Hello everybody, it’s Jim, welcome to our recipe page. Today, I will show you a way to make a distinctive dish, thai green chicken curry. It is one of my favorites. For mine, I am going to make it a little bit tasty. This is gonna smell and look delicious.
Thai Green Chicken Curry is one of the most well liked of current trending meals on earth. It’s easy, it is quick, it tastes delicious. It’s appreciated by millions daily. Thai Green Chicken Curry is something which I have loved my entire life. They’re fine and they look fantastic.

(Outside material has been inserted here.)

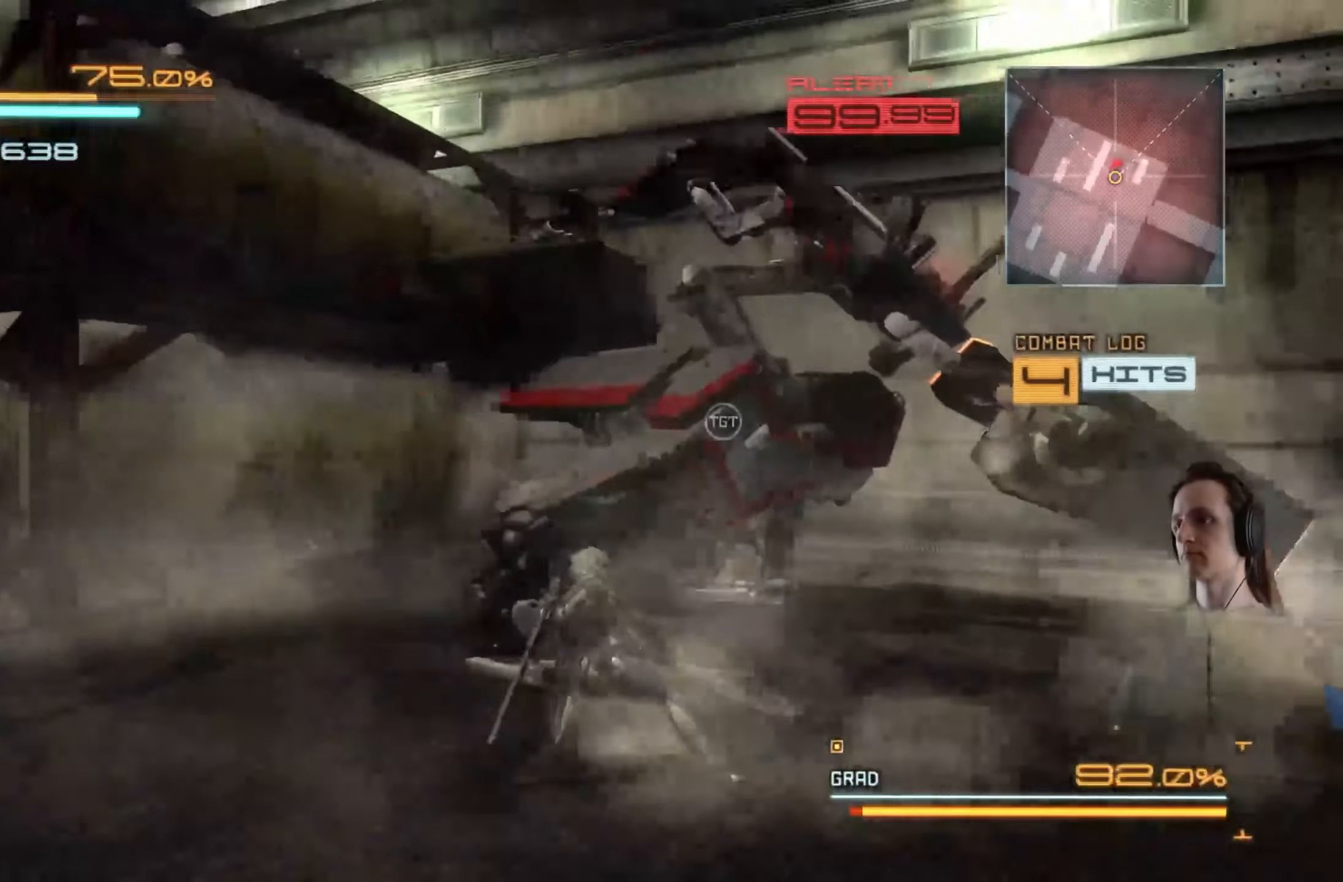
{"buttons": ["Y"], "left_stick": "up", "right_stick": "center", "events": [[34, "X", "up"], [100, "X", "down"], [200, "X", "up"], [267, "X", "down"], [367, "X", "up"], [450, "Y", "down"]]}
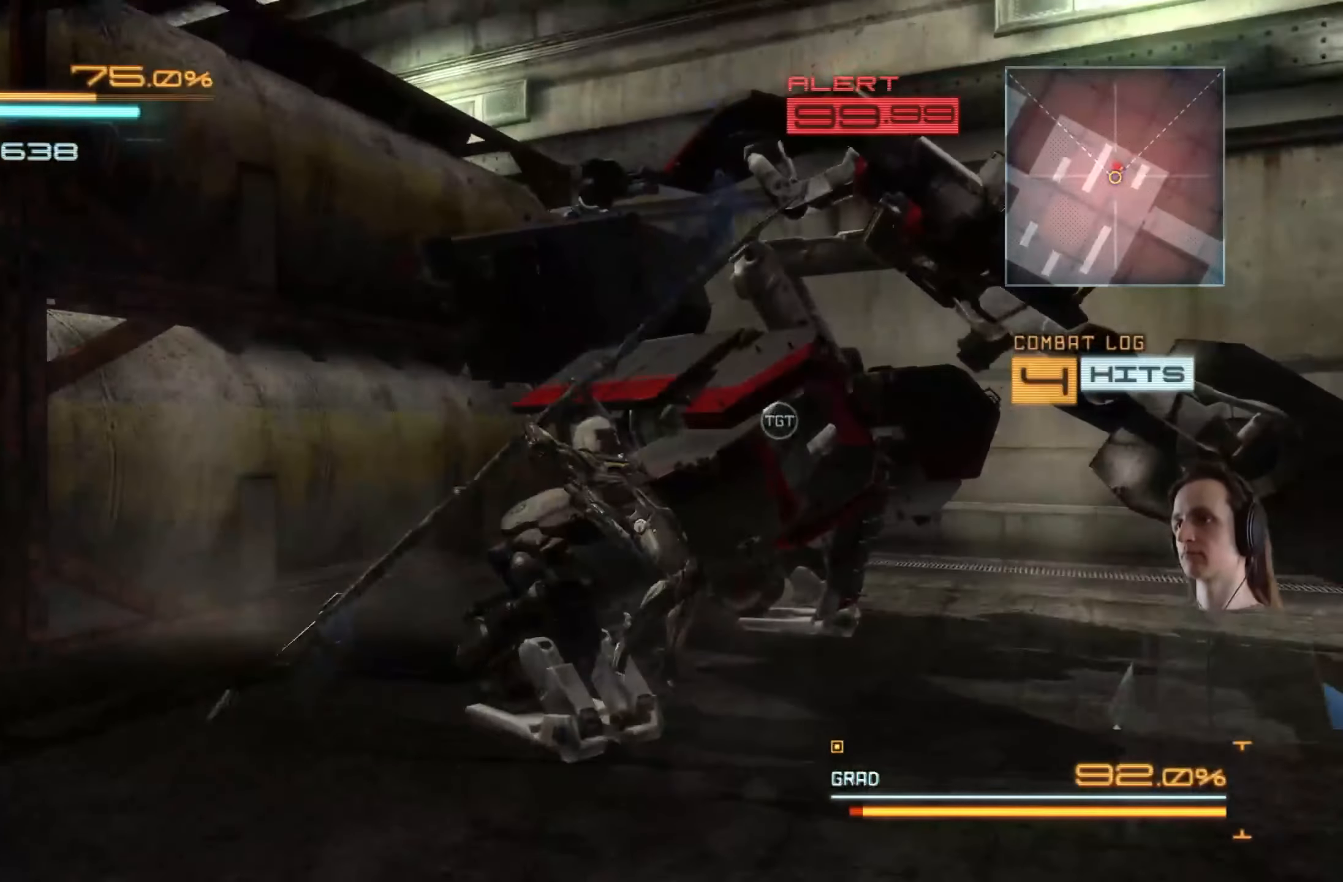
{"buttons": ["Y"], "left_stick": "up", "right_stick": "center", "events": [[84, "Y", "up"], [150, "Y", "down"], [250, "Y", "up"], [334, "Y", "down"], [450, "Y", "up"], [500, "Y", "down"]]}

Make this savory chicken dish with Thai green curry paste, available in Asian markets, for a fast weeknight dinner. Tender boneless, skinless chicken pieces simmer in a sauce flavored with coconut milk, ginger, green onions, fish sauce, and soy sauce. Thai Green Curry with Chicken Thai Green Curry with Chicken.
To begin with this particular recipe, we have to first prepare a few components. You can cook thai green chicken curry using 9 ingredients and 8 steps. Here is how you can achieve that.

The ingredients needed to make Thai Green Chicken Curry:
- Make ready Coconut milk solids (Chaokoh brand)
- Take 4 oz green curry paste (Maesri brand)
- Get 4 chicken thighs (cut into bite sized pieces)
- Get 1 tbs fish sauce and salt (to taste)
- Make ready 4-5 Thai eggplants (cut into bite sized pieces)
- Get Thai basil
- Prepare Sliced chilli
- Take 1 cup water
- Make ready Chicken feet or fish (optional substitution for thighs)
Thai green curry chicken (แกงเขียวหวานไก่) is an amazing Thai dish and a unique Thai curry. After you're finished cooking a pot of green curry, eat it along with freshly steamed rice. You're going to love this Thai green curry! If you follow this authentic Thai green curry recipe, and pound the green curry paste.
Instructions to make Thai Green Chicken Curry:
- Brown and thicken the coconut milk solids with the curry paste, cook until thick and bubbly
- Cook the chicken (or chicken feet) in the coconut milk and curry paste
- Add water to adjust thickness and bring back to a boil
- Add Thai eggplant and cook until soft (~10 minutes), do not overstir when softened or the eggplant will break apart
- If using fish instead of chicken, add after eggplant is cooked
- Add fish sauce and salt (Bangkok people prefer salt over fish sauce and plara)
- Garnish with Thai basil and sliced chili
- Eat with rice or Thai rice noodles
Trim the lemongrass, remove the tough outer leaves, then finely chop and add to the processor. Heat oil in large saucepan over medium heat. Add coconut milk and fish sauce; bring to boil. Add the diced chicken to the skillet and cook until done. Add the garlic, ginger, and coriander and cook until fragrant.